Dec 15, 2014
The Tararuas are a mountain range located in the southern half of the North Island and span just east of the Tasman Sea and north of Wellington. This is where I begin my section “tramp” of New Zealand’s long path: the Te Araroa. This is where I am introduced to The Bush.
Because of the Tararua’s proximity to the sea and height (several thousand feet above sea level) weather forecasts are typically unfavorable for the prospective tramper. Misty fog envelopes all empty spaces and orifices to test your vertigo. Strong sea winds try and push you off the path; a tiny thread strewn across a ridge line with sheer drop offs. You will come to know the ground well because that’s all you’ll see.
Literally you will kiss the ground when some feature of The Bush tries to take you out. It might be a tree root among the labyrinth of tree roots intersecting the path, or a dangling tree vine called a Liana you must push aside lest you become entwined, or a deep sucking mud puddle that will eat your beautiful new trail runners.
The Bush is alive.

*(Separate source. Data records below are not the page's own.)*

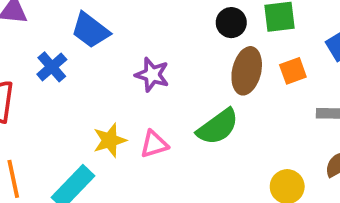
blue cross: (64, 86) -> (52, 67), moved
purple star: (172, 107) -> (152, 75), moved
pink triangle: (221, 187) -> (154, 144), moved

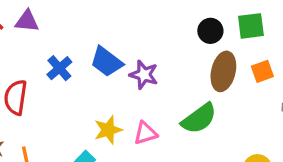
blue trapezoid: (90, 30) -> (106, 62), moved

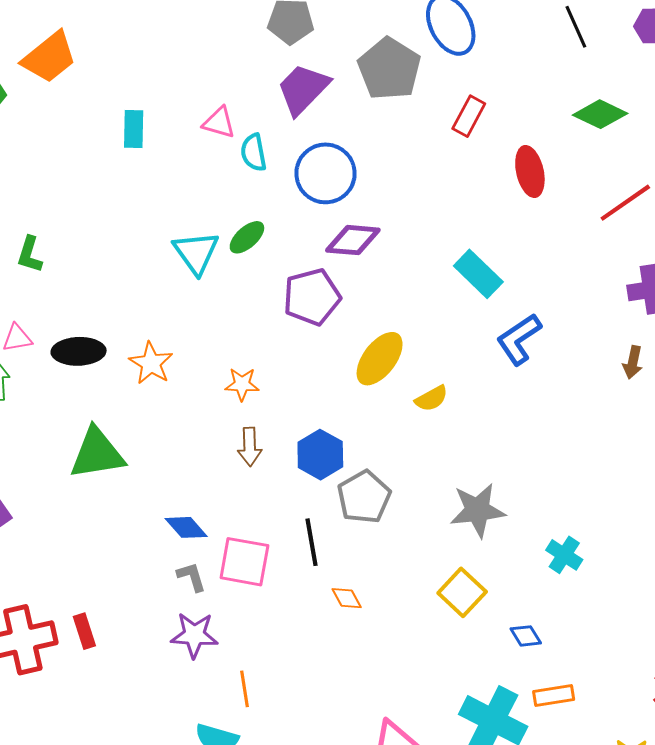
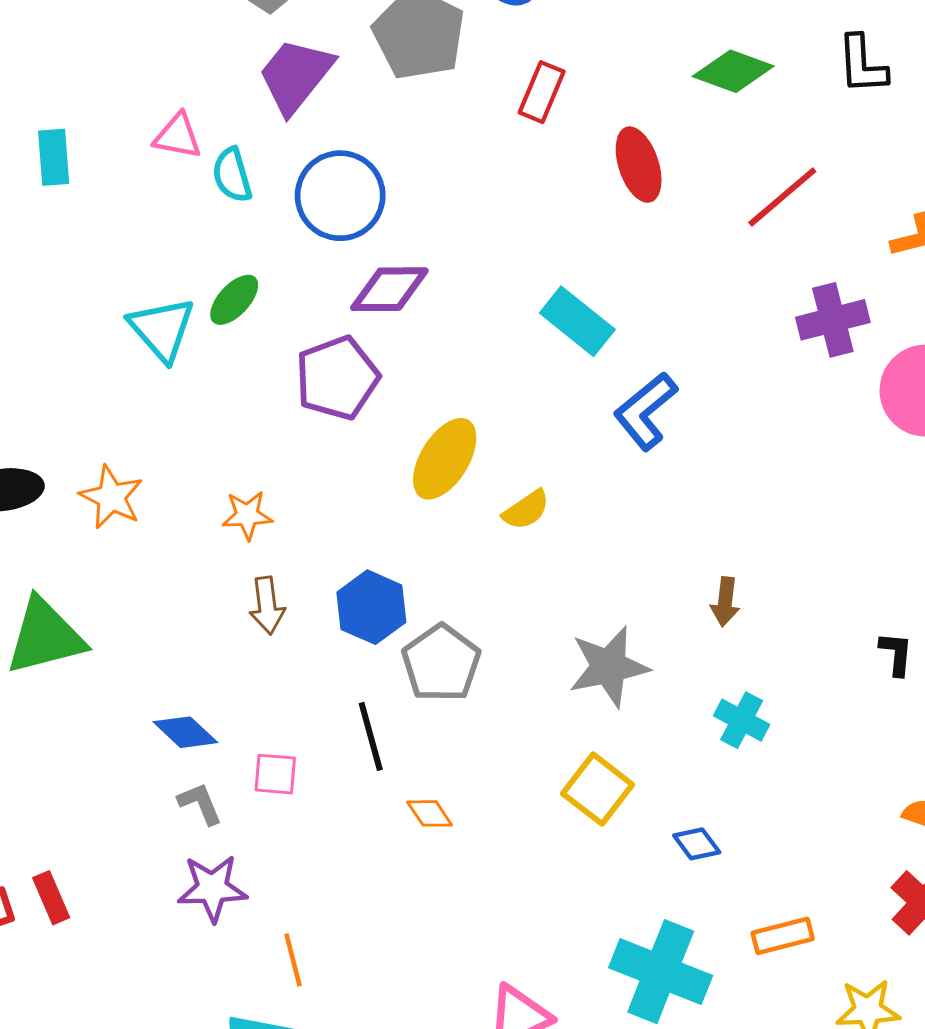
brown arrow: (633, 362) -> (725, 602), moved
pink square: (244, 562) -> (275, 774), size x0.6
orange rectangle: (554, 696) -> (783, 936), moved

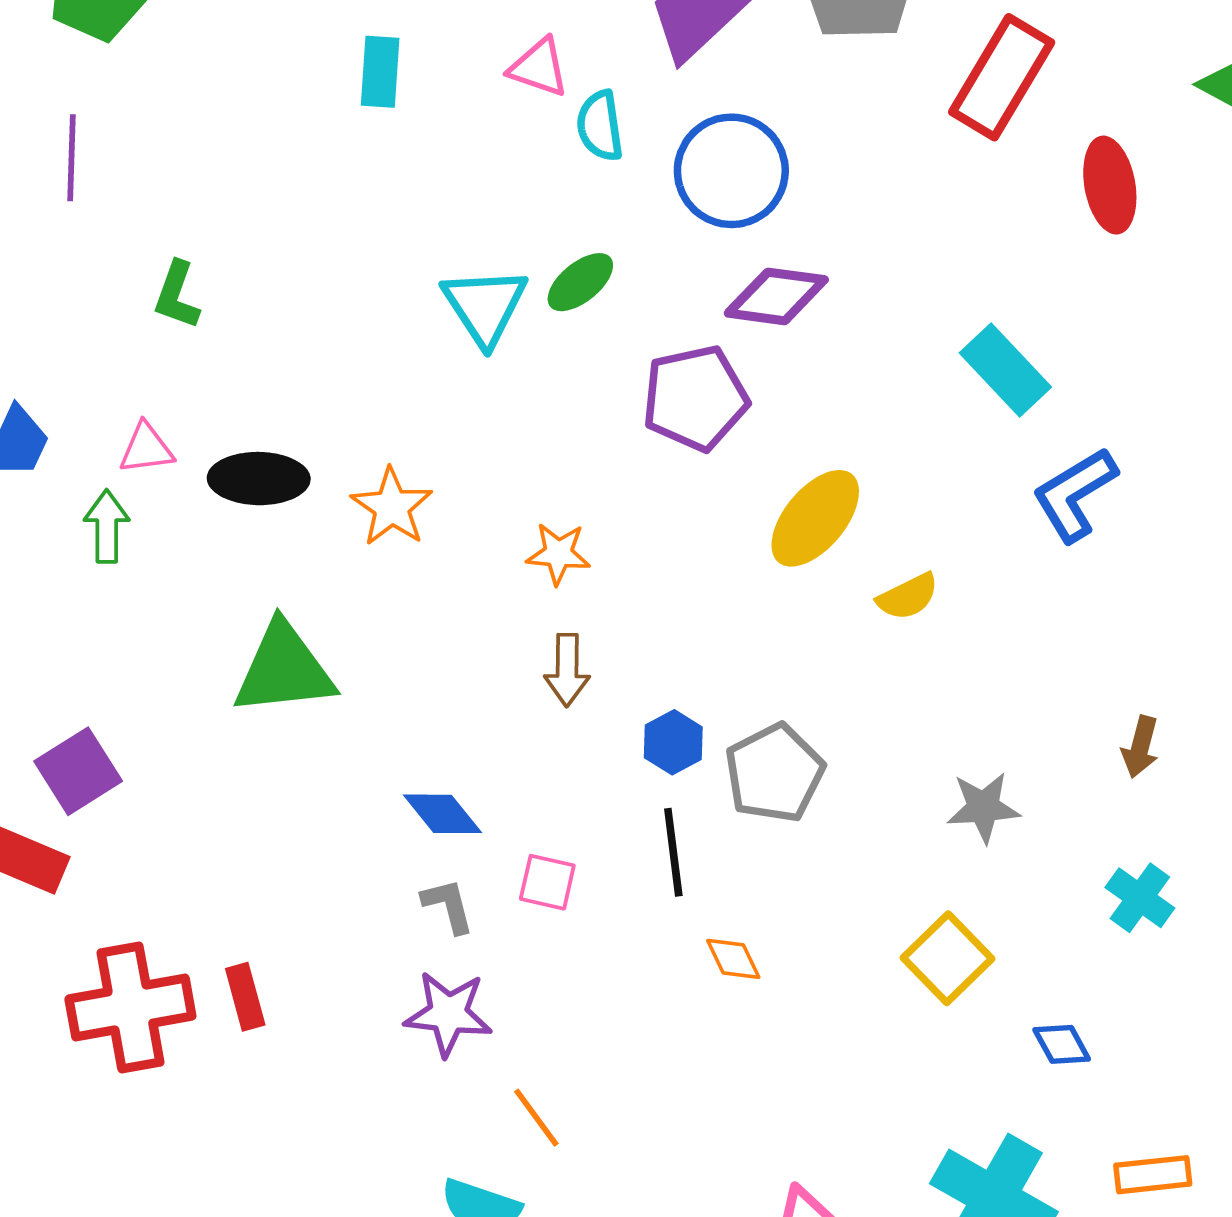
red rectangle: (542, 92) -> (1002, 77), size x1.6
blue hexagon: (371, 607) -> (673, 742), moved, size x0.7
gray star: (609, 667) -> (983, 807), size x0.7
orange line: (293, 960) -> (536, 1118), turned -30

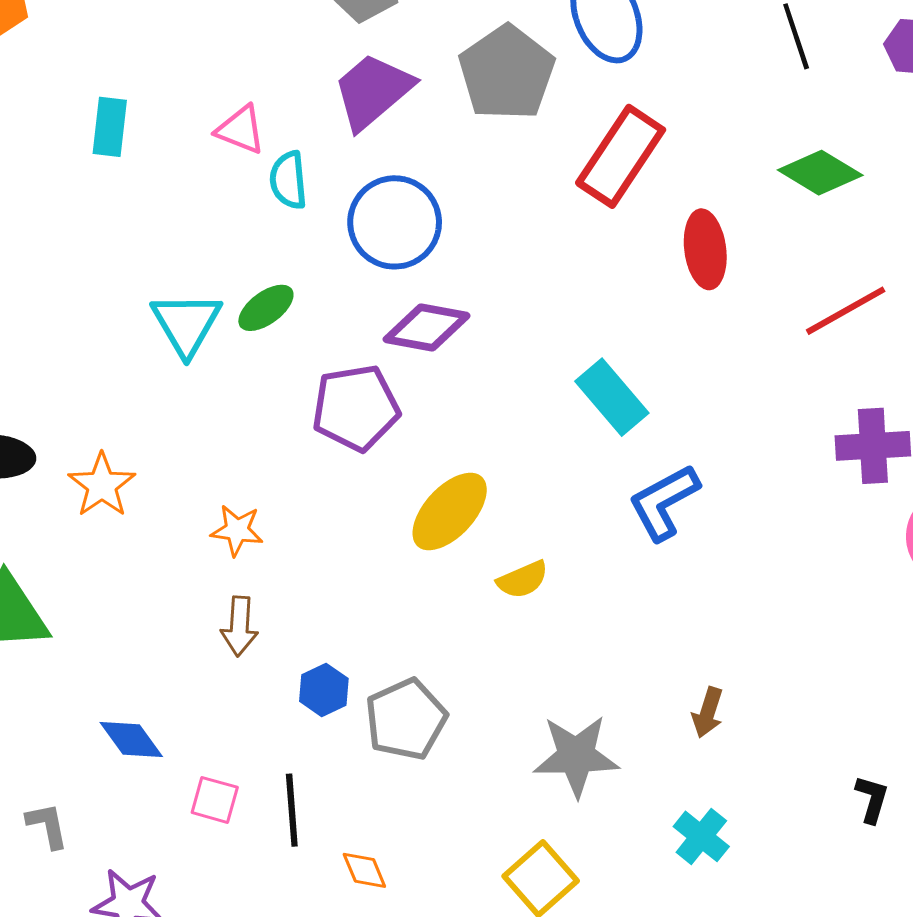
gray star: (983, 807) -> (576, 756), size x1.4
black line: (673, 852) -> (292, 810), moved
gray L-shape: (448, 906) -> (47, 826), moved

It is a living breathing green giant. It is a terrarium grown out of control. It is a salty wet vagina. It is a fun house of nightmares and fern gully fantasies.
My advice to the prospective Bush tramper is to try and adapt. Use the tree roots to spring forward, make like a monkey and use lianas and tree trunks to stabilize while tramping down and to pull up on when tramping up, and tie your shoes tighter.